Pearlstein starts out by noting that Google isn’t just a web search company any more, but is moving into “operating system and application software, mobile telephone software, e-mail, Web browsers, maps, and video aggregation.” Not to be unkind, but did Pearlstein just notice that Google has a mapping service and is doing video aggregation? Surely those wars are long over now. But no, the WaPo columnist suggests the company shouldn’t have been allowed to buy YouTube, because it had a “dominant position” in its market. This, of course, ignores the fact that there wasn’t even a market for what YouTube had when Google bought it, which is why many people thought the deal was a bad idea.

Pearlstein’s motivation becomes obvious when he says things like “The question now is how much bigger and more dominant we want this innovative and ambitious company to become,” or that he has a problem with “allowing Google to buy its way into new markets and new technologies.” Since when do we decide how big companies are allowed to become, or whether they should be able to enter new markets? Antitrust laws were designed to prevent companies from using their monopoly power to negative effect in specific markets, not simply to keep companies from becoming large. But Pearlstein seems to be arguing that they should be broadened to cover any big company that buys other big companies:

Decades of cramped judicial opinions have so limited application of antitrust laws that each transaction can be considered only in terms of how it affects the narrowly defined niche market that an acquiring company hopes to enter.

The Washington Post columnist also trots out the “network effect” argument, which he says results in a market where “a few companies get very big very fast, the others die away and new competitors rarely emerge.” So how then do we explain the fact that Facebook arose out of nowhere and completely displaced massive existing networks like MySpace and Friendster? And while Google may be dominant in search and search-related advertising, the company has so far failed to extend that dominance into any other major market, including operating systems (where it competes with a company you may have heard of called Microsoft), mobile phone software and web-based application software. In fact, Google arguably has far more failed acquisitions and new market entries than it does successful ones.

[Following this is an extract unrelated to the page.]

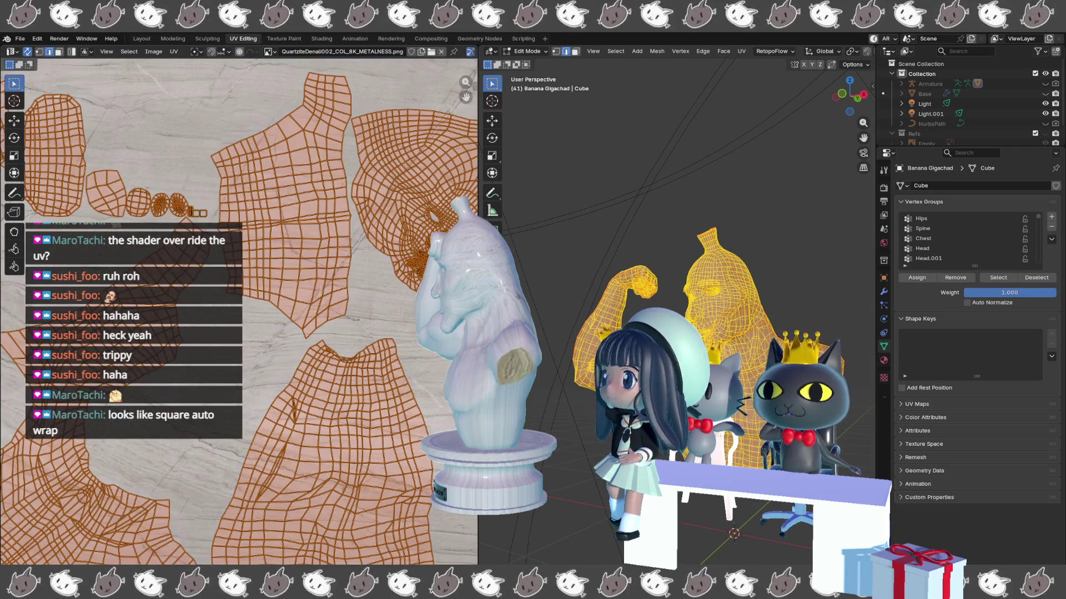
left_click_drag(216, 372, 288, 412)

Google’s deputy counsel also makes a fairly powerful point in his defence of the company’s acquisitions, which is that antitrust laws are meant to protect consumers, not other businesses or competitors, and — so far at least — there is virtually no compelling evidence that the company’s purchases have made the web or any of its features either harder to use or more expensive for consumers, or removed any choice. If anything, in fact, Google has been the single biggest force in making formerly paid services free. That’s going to make an antitrust case pretty hard to argue, regardless of what Mr. Pearlstein thinks.